David French defends one of the great crimes of the 21st century:

Today is the 16th anniversary of the invasion of Iraq, and Twitter is alive with condemnations of the conflict — countered by precious few defenses. Yet I believed the Iraq War was just and proper in 2003, and I still believe that today.

There is good reason that the Iraq war has “precious few defenders.” The Iraq war was a great crime and a massive blunder. Not only was it illegal under international law, but it was undeniably unjust according to any fair reading of just war theory. Our government did not have just cause to invade Iraq and overthrow its government. Preventive war can never be justified, because it can never be just to strike first against another country because you fear what their government might one day do to you. That is simply aggression committed out of irrational fear. To say that you still think 16 years later that invading Iraq is “just and proper” is to admit that you don’t know what those words mean.

French talks a lot about what he believes about the Iraq war, but he doesn’t say much that is true about the war. He repeatedly calls it a just cause, but he doesn’t back that up with anything. French’s fervent belief in the rightness of the cause is striking and more than a little disturbing, but it doesn’t make the war any less wrong and appalling.

The arguments that supporters of the Iraq war use to defend it are always risible. That was true in 2002-03, and it is still true today. In addition to reciting extremely weak Bush administration rationalizations for attacking Iraq verbatim, he asserts that “his WMD program wasn’t nearly as extensive as we thought, but it is fiction to believe his weapons were entirely gone.” It is pitiful how dead-ender supporters of the war cling to what I assume are the reports of some residual stocks of old mustard gas as if they have anything to do with the fraudulent and dishonest claims of active weapons programs that the Bush administration used to sell the war. The Bush administration didn’t base its case for war on some leftover chemical weapons from the 1980s. They repeatedly and knowingly asserted falsehoods about supposedly growing unconventional threats from Iraq when there was no evidence to support any of this.

French goes on to say:

But I truly believe the choice our nation faced was to fight Saddam then, on our terms, or later, when he had recovered more of his nation’s strength and lethality.

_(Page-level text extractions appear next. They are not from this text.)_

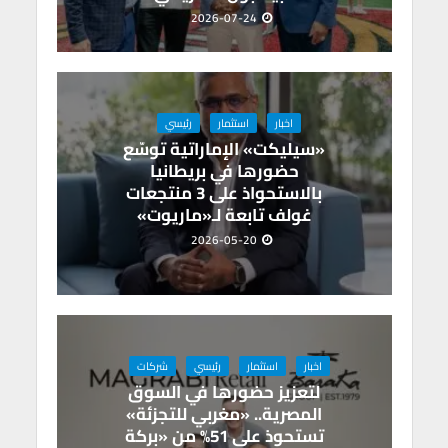
2026-07-24
اخبار
استثمار
رئيسي
«سيليكت» الإماراتية توسّع
حضورها في بريطانيا
بالاستحواذ على 3 منتجعات
غولف تابعة لـ«ماريوت»
2026-05-20
اخبار
استثمار
رئيسي
شركات
لتعزيز حضورها في السوق
المصرية.. «مغربي للتجزئة»
تستحوذ على 51% من «بركة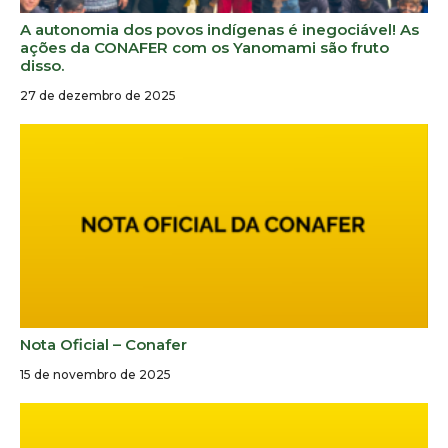
A autonomia dos povos indígenas é inegociável! As
ações da CONAFER com os Yanomami são fruto
disso.
27 de dezembro de 2025
Nota Oficial – Conafer
15 de novembro de 2025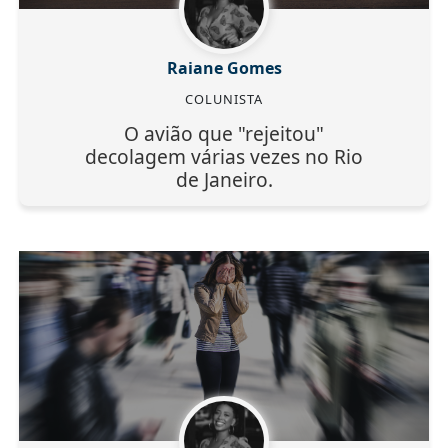
Raiane Gomes
COLUNISTA
O avião que "rejeitou"
decolagem várias vezes no Rio
de Janeiro.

I don’t know what else to call this other than delusional. Iraq didn’t pose a threat to the United States in 2003, and it wasn’t ever likely to pose one later on. The U.S. didn’t have to fight Iraq when it did, and it wouldn’t have had to fight later. What French “truly believes” is neither here nor there. His beliefs are based on shoddy ideological assumptions that were discredited more than 15 years ago. The Bush administration chose to start a war against a state that could never have done anything to harm us. It was obvious to many of us that it was profoundly wrong when it happened, and now there is no doubt that it was a terrible crime that caused enormous suffering to millions of Iraqis and continues to have deleterious effects on Iraq and its region even now. The idea that a weak dictatorship on the other side of the world threatened the U.S. enough to warrant waging preventive war for regime change would have been a bad joke if that idea had not led to the deaths of hundreds of thousands, the displacement of millions, and the destabilization of the region that is still with us today. It is telling and not surprising that French has virtually nothing to say about the costs of the war borne by the people of Iraq, and even when he does mention them in passing it is only to deny our responsibility for them.

It is bad enough that people fell for the administration’s lies in 2003, but to continue defending the debacle after everything that has happened is inexcusable.